* **Exercise**: Show the lines below where "outline" occurs.

--- Data excerpts Enclosed Below ---

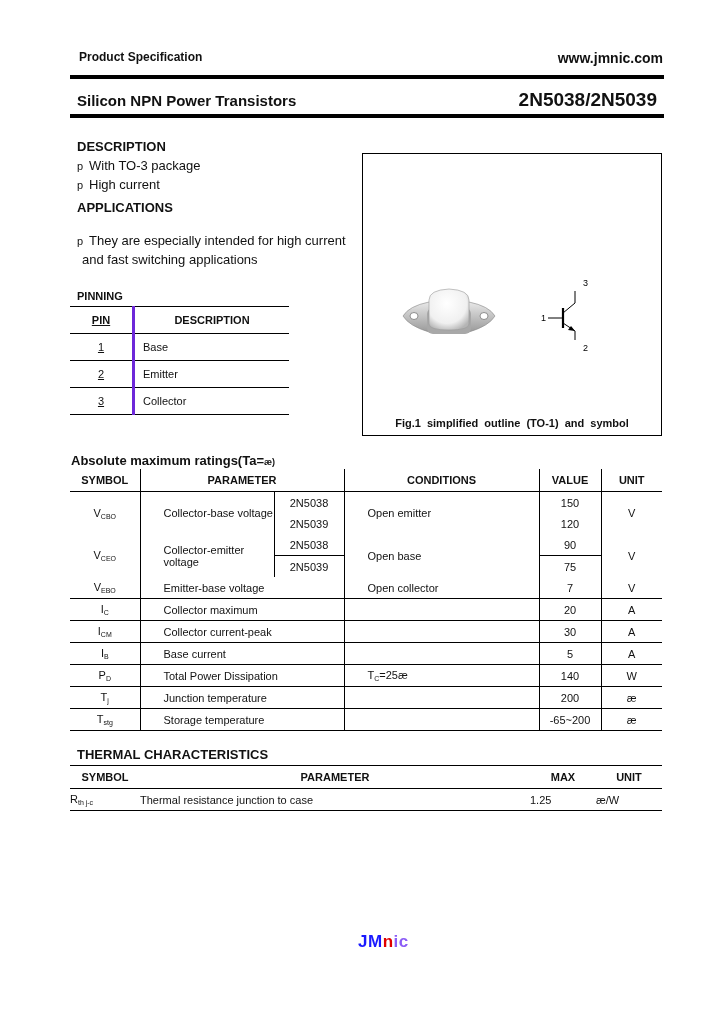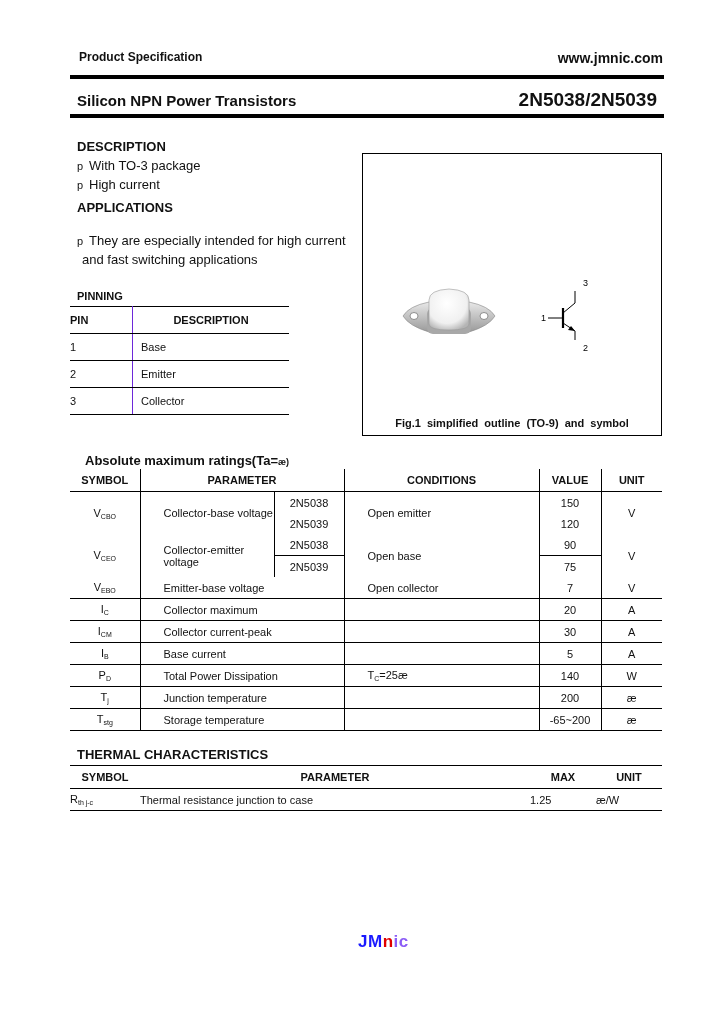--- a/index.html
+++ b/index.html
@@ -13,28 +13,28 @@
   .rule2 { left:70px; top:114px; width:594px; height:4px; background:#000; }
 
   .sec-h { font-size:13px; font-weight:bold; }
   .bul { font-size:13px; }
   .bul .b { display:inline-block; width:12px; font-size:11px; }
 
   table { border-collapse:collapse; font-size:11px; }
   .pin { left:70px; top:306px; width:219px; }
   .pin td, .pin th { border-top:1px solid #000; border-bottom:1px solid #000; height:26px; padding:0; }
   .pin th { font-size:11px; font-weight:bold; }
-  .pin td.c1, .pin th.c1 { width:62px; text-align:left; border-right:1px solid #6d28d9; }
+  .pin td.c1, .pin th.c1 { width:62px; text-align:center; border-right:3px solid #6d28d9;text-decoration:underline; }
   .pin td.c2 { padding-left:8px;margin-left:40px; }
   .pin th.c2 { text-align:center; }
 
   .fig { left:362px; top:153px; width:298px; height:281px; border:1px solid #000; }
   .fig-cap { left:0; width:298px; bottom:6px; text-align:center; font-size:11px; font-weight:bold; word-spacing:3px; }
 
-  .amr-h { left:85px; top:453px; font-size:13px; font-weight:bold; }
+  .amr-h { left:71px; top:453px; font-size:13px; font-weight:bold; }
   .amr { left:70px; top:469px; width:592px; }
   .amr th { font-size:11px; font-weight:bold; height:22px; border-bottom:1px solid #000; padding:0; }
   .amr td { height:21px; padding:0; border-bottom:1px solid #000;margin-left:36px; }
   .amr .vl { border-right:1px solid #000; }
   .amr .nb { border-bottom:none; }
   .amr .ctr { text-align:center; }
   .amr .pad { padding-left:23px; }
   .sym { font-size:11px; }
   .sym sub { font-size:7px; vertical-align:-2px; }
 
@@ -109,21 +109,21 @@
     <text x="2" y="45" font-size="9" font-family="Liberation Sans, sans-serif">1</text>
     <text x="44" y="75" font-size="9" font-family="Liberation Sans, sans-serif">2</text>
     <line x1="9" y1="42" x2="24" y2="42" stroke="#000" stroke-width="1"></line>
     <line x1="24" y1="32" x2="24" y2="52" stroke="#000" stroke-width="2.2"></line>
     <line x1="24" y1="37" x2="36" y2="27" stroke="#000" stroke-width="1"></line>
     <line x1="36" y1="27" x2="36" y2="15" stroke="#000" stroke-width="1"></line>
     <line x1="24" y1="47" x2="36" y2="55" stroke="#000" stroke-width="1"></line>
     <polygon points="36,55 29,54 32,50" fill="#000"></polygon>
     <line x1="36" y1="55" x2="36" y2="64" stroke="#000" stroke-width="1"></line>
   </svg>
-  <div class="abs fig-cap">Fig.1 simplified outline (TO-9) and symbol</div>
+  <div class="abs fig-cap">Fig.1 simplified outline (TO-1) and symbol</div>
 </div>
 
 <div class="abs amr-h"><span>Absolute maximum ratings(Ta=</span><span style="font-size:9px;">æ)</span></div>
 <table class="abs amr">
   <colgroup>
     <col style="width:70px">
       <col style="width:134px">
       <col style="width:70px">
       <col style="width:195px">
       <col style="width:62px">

--- End of Enclosed Data excerpts ---
--- Data excerpts Enclosed Below ---

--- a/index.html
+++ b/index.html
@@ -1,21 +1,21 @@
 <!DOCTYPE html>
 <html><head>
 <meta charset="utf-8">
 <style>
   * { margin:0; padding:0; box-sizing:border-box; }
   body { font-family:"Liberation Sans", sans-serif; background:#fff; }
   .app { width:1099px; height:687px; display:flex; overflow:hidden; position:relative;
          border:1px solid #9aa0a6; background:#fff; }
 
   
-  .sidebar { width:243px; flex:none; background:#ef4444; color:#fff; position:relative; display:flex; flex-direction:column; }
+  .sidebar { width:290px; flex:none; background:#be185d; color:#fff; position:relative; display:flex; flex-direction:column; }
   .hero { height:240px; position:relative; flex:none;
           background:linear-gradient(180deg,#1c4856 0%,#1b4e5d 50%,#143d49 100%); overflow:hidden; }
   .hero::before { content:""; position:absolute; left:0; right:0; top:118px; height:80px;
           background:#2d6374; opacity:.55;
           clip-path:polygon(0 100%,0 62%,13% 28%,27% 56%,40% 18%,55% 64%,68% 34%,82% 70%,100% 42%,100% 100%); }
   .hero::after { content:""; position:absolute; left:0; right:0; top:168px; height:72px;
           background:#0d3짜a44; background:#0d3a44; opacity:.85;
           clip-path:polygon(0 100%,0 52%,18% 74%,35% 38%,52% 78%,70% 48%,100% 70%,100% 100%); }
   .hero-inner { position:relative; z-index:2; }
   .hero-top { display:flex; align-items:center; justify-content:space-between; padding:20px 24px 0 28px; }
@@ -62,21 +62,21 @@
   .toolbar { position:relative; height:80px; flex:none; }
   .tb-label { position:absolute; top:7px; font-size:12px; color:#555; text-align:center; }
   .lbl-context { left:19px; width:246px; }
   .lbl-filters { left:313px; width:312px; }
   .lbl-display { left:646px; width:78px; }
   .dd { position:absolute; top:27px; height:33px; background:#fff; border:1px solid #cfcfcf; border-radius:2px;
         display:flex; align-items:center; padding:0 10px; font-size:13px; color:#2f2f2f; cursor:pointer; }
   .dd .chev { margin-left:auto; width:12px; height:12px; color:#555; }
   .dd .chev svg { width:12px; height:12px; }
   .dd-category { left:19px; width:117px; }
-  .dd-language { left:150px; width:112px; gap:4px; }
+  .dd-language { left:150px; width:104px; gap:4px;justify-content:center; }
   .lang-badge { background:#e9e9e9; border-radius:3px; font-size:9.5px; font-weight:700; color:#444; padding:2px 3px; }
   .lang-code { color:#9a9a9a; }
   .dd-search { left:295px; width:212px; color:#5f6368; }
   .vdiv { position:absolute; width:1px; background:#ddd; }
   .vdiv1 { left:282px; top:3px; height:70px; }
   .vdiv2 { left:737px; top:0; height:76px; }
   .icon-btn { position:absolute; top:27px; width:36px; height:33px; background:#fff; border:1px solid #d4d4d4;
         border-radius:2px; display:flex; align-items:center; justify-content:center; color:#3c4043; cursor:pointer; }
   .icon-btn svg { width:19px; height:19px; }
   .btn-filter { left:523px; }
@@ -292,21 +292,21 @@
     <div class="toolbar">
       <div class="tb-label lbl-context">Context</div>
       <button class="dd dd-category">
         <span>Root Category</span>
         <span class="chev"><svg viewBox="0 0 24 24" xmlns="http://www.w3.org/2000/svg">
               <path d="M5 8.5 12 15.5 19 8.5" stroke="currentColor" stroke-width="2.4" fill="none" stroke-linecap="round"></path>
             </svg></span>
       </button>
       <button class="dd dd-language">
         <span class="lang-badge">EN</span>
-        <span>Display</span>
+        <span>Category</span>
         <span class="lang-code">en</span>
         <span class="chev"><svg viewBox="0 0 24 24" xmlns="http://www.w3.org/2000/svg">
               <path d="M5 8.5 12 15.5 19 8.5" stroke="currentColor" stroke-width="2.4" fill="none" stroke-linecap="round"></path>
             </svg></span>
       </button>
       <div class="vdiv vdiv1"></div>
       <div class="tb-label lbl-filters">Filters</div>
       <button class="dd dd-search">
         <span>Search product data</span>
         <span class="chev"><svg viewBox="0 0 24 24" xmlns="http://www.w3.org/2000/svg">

--- End of Enclosed Data excerpts ---
--- Data excerpts Enclosed Below ---

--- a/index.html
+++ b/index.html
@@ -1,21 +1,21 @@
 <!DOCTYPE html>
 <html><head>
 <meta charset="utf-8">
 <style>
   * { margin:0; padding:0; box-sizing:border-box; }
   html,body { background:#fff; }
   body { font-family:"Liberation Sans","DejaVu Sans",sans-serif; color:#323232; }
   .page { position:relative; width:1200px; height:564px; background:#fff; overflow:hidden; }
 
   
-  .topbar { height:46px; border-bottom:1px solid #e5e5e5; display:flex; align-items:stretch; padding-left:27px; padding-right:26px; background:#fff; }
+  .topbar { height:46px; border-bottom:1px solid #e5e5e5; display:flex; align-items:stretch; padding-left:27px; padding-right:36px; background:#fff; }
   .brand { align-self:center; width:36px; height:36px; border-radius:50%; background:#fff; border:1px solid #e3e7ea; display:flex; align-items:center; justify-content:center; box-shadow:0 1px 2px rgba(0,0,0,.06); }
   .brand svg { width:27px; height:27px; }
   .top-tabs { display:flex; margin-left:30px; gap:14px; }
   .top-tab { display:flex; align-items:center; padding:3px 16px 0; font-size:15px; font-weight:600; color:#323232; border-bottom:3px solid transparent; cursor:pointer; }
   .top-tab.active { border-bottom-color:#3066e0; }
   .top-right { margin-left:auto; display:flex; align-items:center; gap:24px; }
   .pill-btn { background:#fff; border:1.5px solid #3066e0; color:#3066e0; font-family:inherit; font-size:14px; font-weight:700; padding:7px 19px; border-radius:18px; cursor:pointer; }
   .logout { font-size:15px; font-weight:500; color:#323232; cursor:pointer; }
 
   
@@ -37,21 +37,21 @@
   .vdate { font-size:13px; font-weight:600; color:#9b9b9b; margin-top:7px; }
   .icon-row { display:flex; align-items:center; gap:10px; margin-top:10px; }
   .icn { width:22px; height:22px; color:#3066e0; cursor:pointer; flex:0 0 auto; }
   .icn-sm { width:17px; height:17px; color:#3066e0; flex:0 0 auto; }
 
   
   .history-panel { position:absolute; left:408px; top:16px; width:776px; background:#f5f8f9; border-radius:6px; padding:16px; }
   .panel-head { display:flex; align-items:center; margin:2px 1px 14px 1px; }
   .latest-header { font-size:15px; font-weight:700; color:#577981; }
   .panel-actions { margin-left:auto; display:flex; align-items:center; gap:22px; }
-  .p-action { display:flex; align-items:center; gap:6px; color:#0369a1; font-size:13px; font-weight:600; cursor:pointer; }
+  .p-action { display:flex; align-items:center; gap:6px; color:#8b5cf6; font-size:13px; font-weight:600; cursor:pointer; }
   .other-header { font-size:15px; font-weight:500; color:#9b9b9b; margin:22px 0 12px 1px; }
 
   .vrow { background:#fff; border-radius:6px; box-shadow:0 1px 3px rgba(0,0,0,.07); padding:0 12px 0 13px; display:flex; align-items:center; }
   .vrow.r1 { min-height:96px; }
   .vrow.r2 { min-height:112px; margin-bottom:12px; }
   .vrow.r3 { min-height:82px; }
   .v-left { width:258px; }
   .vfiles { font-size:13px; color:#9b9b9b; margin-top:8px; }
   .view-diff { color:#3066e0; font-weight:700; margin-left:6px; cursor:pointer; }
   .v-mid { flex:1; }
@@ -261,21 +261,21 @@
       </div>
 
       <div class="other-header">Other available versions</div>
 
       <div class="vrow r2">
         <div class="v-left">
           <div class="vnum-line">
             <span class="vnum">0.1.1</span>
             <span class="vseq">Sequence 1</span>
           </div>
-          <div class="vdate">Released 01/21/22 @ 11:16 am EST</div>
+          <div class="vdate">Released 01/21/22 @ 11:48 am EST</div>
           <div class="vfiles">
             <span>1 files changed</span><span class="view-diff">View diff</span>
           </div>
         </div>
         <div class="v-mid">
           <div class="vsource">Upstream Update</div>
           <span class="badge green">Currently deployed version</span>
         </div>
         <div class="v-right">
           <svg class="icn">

--- End of Enclosed Data excerpts ---

* **Task response**:
-  <div class="abs fig-cap">Fig.1 simplified outline (TO-9) and symbol</div>
+  <div class="abs fig-cap">Fig.1 simplified outline (TO-1) and symbol</div>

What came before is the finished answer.